The poignant immigrant story received widespread acclaim including Oscar nominations for Best Picture, Best Original Screenplay and Best Director and won a Golden Globe Award for Best Foreign Language film. The film also won both the dramatic Grand Jury Prize and the Audience Award at its Sundance premier.
With a budget of $2 million, Minari went on to gross $15.5 million worldwide box office. This is perhaps the rare instance in which a low-budget film with no real plot but a great deal of atmospherics somehow convinced big studios of the director’s potential to helm blockbusters.
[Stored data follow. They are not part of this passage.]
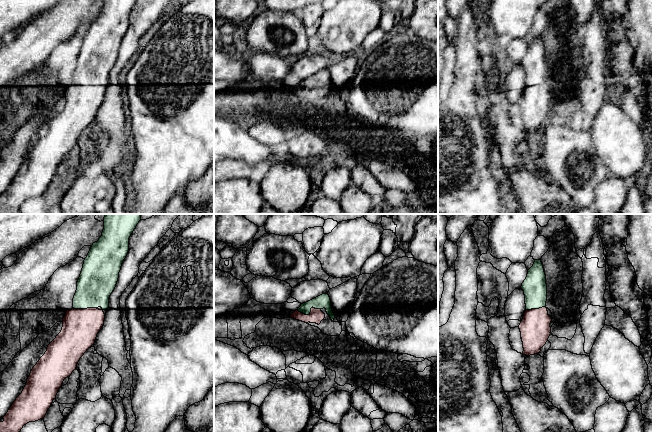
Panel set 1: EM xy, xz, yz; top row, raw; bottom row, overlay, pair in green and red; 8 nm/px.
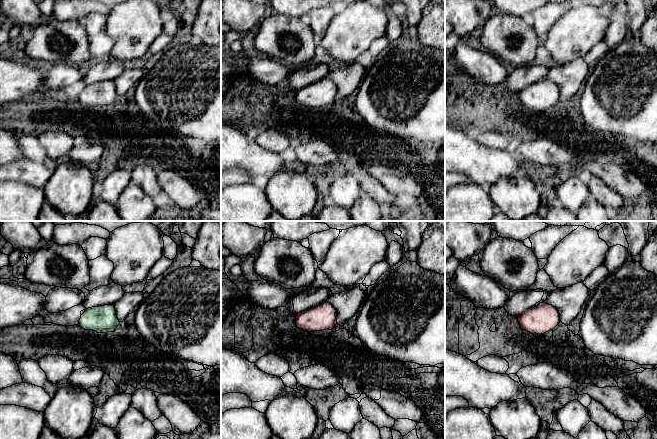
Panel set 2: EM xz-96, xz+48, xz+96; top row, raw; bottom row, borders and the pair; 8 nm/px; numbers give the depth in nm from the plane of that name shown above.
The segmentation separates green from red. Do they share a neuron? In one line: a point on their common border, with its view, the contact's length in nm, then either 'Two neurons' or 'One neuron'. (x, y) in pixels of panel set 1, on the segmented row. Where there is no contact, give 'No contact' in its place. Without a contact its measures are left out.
Touches green at xz (310, 311). Shared border 190 nm. One neuron

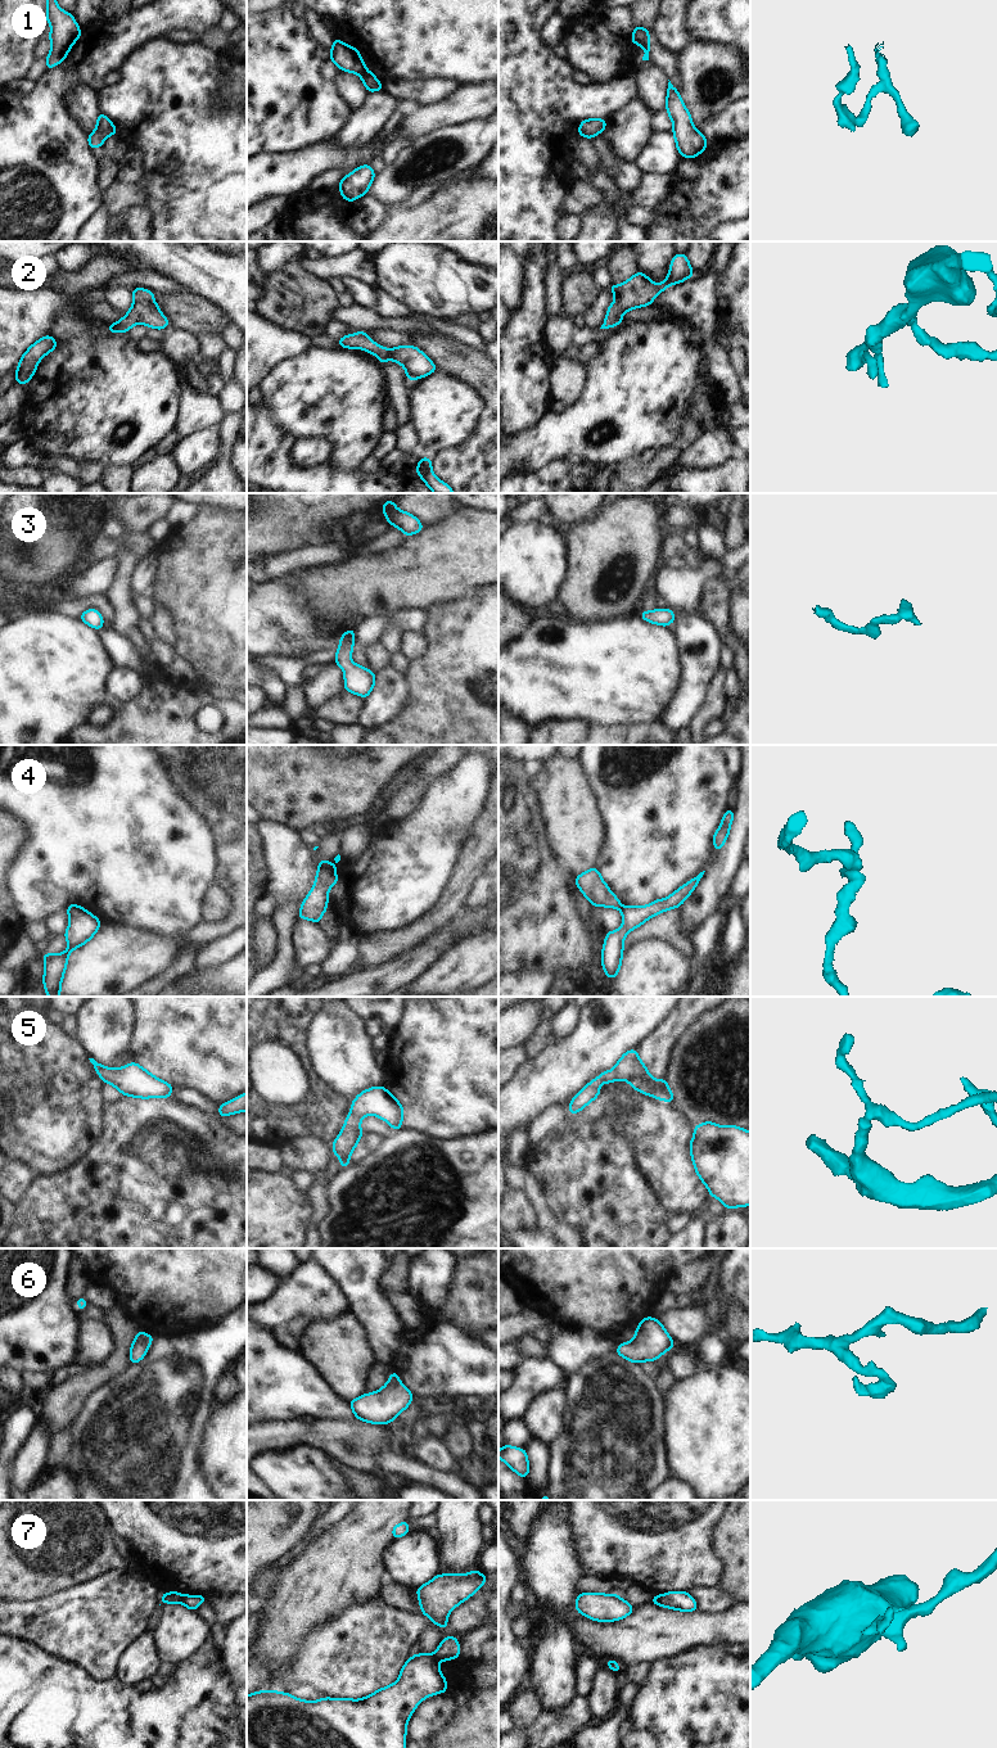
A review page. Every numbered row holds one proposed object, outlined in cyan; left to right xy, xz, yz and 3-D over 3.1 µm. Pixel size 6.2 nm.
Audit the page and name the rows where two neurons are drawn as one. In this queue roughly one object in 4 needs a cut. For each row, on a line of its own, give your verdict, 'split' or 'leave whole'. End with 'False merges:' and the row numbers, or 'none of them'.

Chung’s 5th and most recent feature film — and the first distributed by a major studio is Twisters, a 2024 disaster film providing a sequel to Twister (1996). The Universal/Warner Bros. alliance generated over $372 million at the worldwide box office. It also received a 90% audience approval rating on Rotten Tomatoes compared to 58% on the original.
Chung was only 29 when his post-genocide drama film Munyurangabo premiered at Cannes, marking Chung’s directorial debut. It was the first feature film using the Kinyarwanda language and local Rwandan actors. The film garnered the Grand Prize at the 2007 AFI Fest, and renowned film critic Roger Ebert famously declared it a “masterpiece.”
Now 46, Chung has directed two Star Wars franchise episodes for Disney+, one for The Mandalorian in 2023 and the other for Star Wars: Skeleton Crew, 2025.
He is set to direct The Traveler, a sci-fi family drama feature for Skydance in which a 47-year-old biology technician involuntarily time travels.
Before graduating from Yale in 2000 as an ecology major, Chung enrolled in a “video as art” class, where he found his calling. He dropped his plans for medical school and instead earned a film-making MFA from the University of Utah in 2004.